Greenspan / B-2
Qu’aurait fait ce bon vieux Greenspan à la place de B-2 ?
Il est impossible de répondre à cette question (posée opportunément par une lectrice de mon blog) mais il est finalement intéressant de lancer des idées à ce sujet en nous basant sur l’art et la méthode utilisés par ce bon vieux Greenspan lorsqu’il présidait la Fed…
De toute façon, les gens de la Fed auraient parfaitement bien identifié dès 2006 les problèmes qui se posaient.
Ce bon vieux Greenspan aurait alors dénoncé en 2006-2007 les banques comme Citigroup et Goldman Sachs qui ne respectaient pas les ratios d’endettement avec un µ supérieur aux normes (comme il avait dénoncé jadis l’exubérance irrationnelle des marchés).
En effet, les dérapages des banques se voient toujours dans ce fameux ratio µ : quand le total des dettes dépasse 12,5 fois le montant des véritables capitaux propres (qui sont les seuls apports en capital et bénéfices accumulés, le reste du bilan étant par définition des dettes), quelque chose ne va pas quelque part.

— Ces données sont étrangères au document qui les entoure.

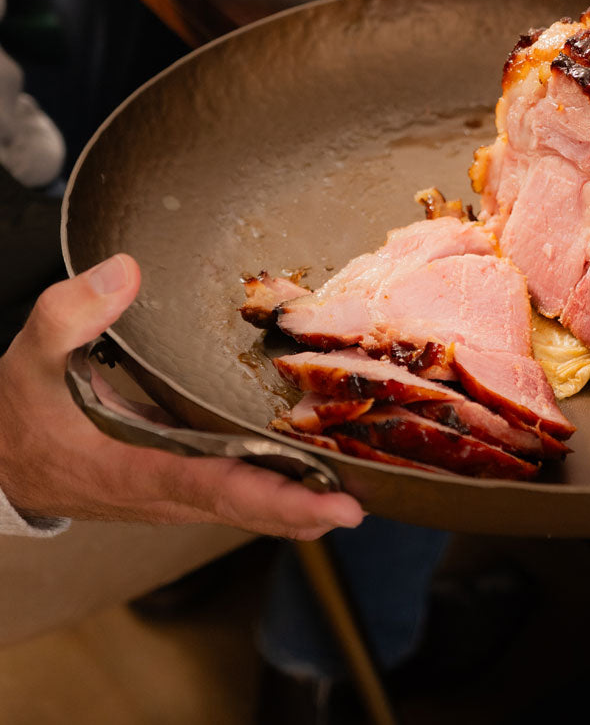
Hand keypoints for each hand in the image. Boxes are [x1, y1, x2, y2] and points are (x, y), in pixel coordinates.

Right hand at [0, 255, 364, 538]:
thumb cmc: (18, 412)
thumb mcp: (30, 358)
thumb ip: (70, 312)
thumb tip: (126, 271)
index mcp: (131, 466)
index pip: (216, 486)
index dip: (277, 498)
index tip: (335, 508)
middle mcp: (159, 492)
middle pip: (243, 509)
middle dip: (303, 513)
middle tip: (359, 509)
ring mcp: (168, 496)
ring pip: (241, 511)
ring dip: (294, 509)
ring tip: (352, 495)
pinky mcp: (173, 488)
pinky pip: (231, 498)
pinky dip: (272, 497)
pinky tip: (309, 480)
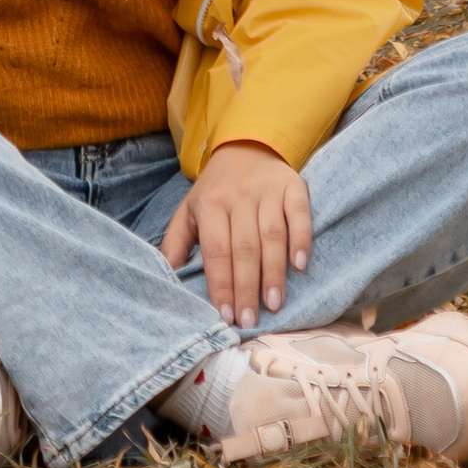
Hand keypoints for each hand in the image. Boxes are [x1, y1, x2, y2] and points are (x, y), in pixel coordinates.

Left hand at [160, 139, 311, 328]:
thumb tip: (166, 276)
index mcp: (209, 204)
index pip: (215, 250)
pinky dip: (301, 240)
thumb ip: (176, 243)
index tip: (225, 316)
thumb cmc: (215, 190)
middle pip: (243, 248)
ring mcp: (266, 191)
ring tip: (274, 304)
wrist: (245, 147)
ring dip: (273, 273)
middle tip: (250, 320)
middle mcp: (237, 196)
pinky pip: (299, 215)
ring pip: (271, 236)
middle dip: (246, 288)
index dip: (220, 284)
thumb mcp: (188, 211)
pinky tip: (300, 266)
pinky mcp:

Comme en 2001, ce bon vieux Greenspan aurait laissé faire ses adversaires (les groupes de pression des banques) trop puissants pour se laisser imposer des mesures trop contraignantes, ce qui aurait produit l’équivalent de la crise des (crédits hypothécaires classés dans la catégorie) sub-prime.
Il aurait alors profité de la faiblesse momentanée de ses adversaires et de sa force relative pour imposer l’adoption de ces règles en les durcissant : un µ inférieur à 10 comme il l’a écrit en décembre 2008, cf. mes billets à ce sujet.
Ainsi, le PIB réel aurait baissé, mais peu et pas longtemps, sans provoquer de grandes turbulences, le système bancaire aurait alors été assaini et l’argent serait redevenu sain comme actuellement.
Dans cette aventure, ce bon vieux Greenspan aurait toujours ardemment défendu le capitalisme libéral et incité les actionnaires à surveiller les dirigeants des banques, leurs cadres et leurs traders.
Une fois de plus, la Fed serait sortie vainqueur contre les méchants pour défendre l’intérêt général, c’est-à-dire la richesse des Américains.
Actuellement, B-2 et ses acolytes ont gagné une bataille mais ils sont en train de perdre la guerre : ils sont incapables d’imposer les règles qui sont nécessaires et la Fed perd le prestige qu’elle avait acquis par sa réussite pendant 60 ans.
Compléments :
Les 3 big banks des Etats-Unis ont maintenant un µ inférieur à 10 ! Ce résultat aurait pu être atteint avec moins de dommages collatéraux (pas de chute du PIB réel de 3,8 % ni tant de chômeurs).
La banque Michel Inchauspé (Bami), les banques privées helvètes et d’autres ont un µ inférieur à 10.
Elles sont parfaitement bien gérées, sans qu’il soit nécessaire de créer des organismes pour les surveiller et les contrôler ni de nouvelles réglementations.
Ce bon vieux Greenspan a toujours su imposer les bonnes règles pour que le capitalisme libéral fonctionne en toute liberté et il l’a toujours défendu.
C’est là sa très grande réussite et le très grand échec de son successeur.